Así que después de pasar más de un día en esas condiciones, me llevaron de nuevo al pabellón donde estaban los que me habían querido robar. Y si tú vienes a robarme, te advierto que eres mi enemigo declarado. Pero estos tíos me pidieron disculpas, me dijeron que no sabían quién era, que me conocían como El Millonario en Barcelona, porque les vaciaba la venta de drogas y dejaba a los yonquis con poco. Me cargaba hasta el último papelillo que tenía el dealer. Imagínate que siempre iba armado. Compraba a por las buenas o malas.
–¿Cómo empezaste a robar?
–Por la cantidad de drogas que consumía. Me llegué a inyectar 12 gramos de cocaína y otros tantos de heroína por vena. Comencé robándole pequeñas cantidades de dinero a mi padre. Me acuerdo de que había salido el billete de 5000 pesetas, le sacaba uno todos los días y esperaba la reacción, pero él no me demostraba nada. No teníamos una buena relación. Y es de comprenderlo porque no era un joven fácil. Fui rockero y drogadicto. Por esos primeros años, a los 13 o 14, conocí a “Loquillo”, el cantante José María Saenz Beltrán, que incluso pasaba los veranos con nosotros. Éramos fanáticos de los Rolling Stones, de Lou Reed, de todas las bandas británicas y norteamericanas. España vivía una agitación política y cultural impresionante que creció después de la muerte de Franco en 1975. Esa fue mi juventud de estados alterados, muchos atracos, drogas, amigos y putas. Con el correr del tiempo tomamos caminos distintos con Loquillo, él se dedicó a la música y yo me hice atracador.
–¿Cómo fueron los primeros robos?
–Pues donde existiera el sonido de una caja registradora, allí estaba yo. Era capaz de realizar varios atracos en un solo día. Andaba en una moto Vespa y con la sola presencia me bastaba. Mi padre me echó de casa a los 15. Y para mí lo importante es la convicción, no la violencia. Los primeros objetivos, digamos, fueron farmacias y almacenes.
–¿Qué querías ser?
–Quería ser como mis ídolos musicales.
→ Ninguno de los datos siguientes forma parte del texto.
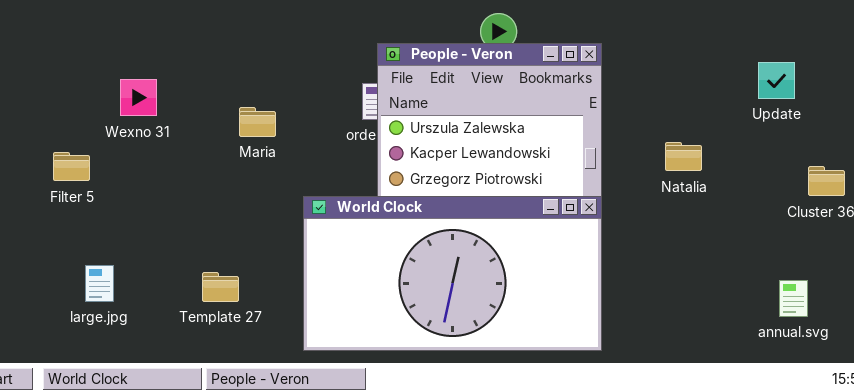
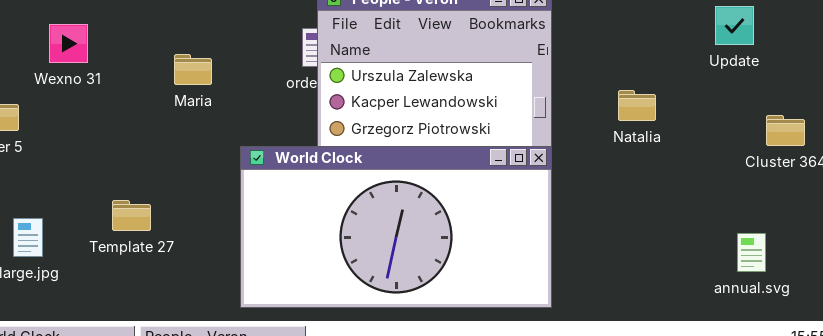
Template 27: [202,272,239,302] -> [112,200,151,231], moved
Como David Bowie, los Stones, todos ellos hablaban de drogas en sus canciones, y como siempre fui un impertinente, seguí el camino más corto y sobreviví para poder contarlo. Lo quería todo y el mundo me pertenecía. Así que hice muchos méritos para estar muerto. Me gustaban el hachís, la marihuana, la heroína y la cocaína, y no pude parar más de picarme durante 35 años. “El mono”, el viaje aquel dirían ustedes aquí, me duró 35 años. Me la pasé toda una vida robando y drogándome. Llegué a realizar unos 500 atracos en mi historia de delincuente. Pero siempre respetando los códigos.
–¿Hay una moral del delito?
–Claro que sí. En mi banda éramos hermanos. No importaban las edades y los roles. ¿Sabes que lo sucede? Cuando te juegas la vida con tu amigo no hay nada que pueda romper ese lazo. Lo compartíamos todo. La comida, los robos, los autos, el dinero, la fiesta. Claro que hay códigos y son fuertes.
El Rojo tiene calor con el saco puesto. Salimos a fumar a la vereda del hotel. A Dani le fascina Buenos Aires. Pita su tabaco y piensa. “No puedo negar que soy un hombre feliz”, murmura.
–¿Y si te digo que eres feliz porque nunca dejaste de robar y esto no es un trabajo para vos?
–Lo tomo como un piropo (sonríe). Soy un atracador que se dedica a narrar. Los músicos me adoran. Messi es un encanto. ¿Qué más puedo pedir? Esta vida es preciosa, tío.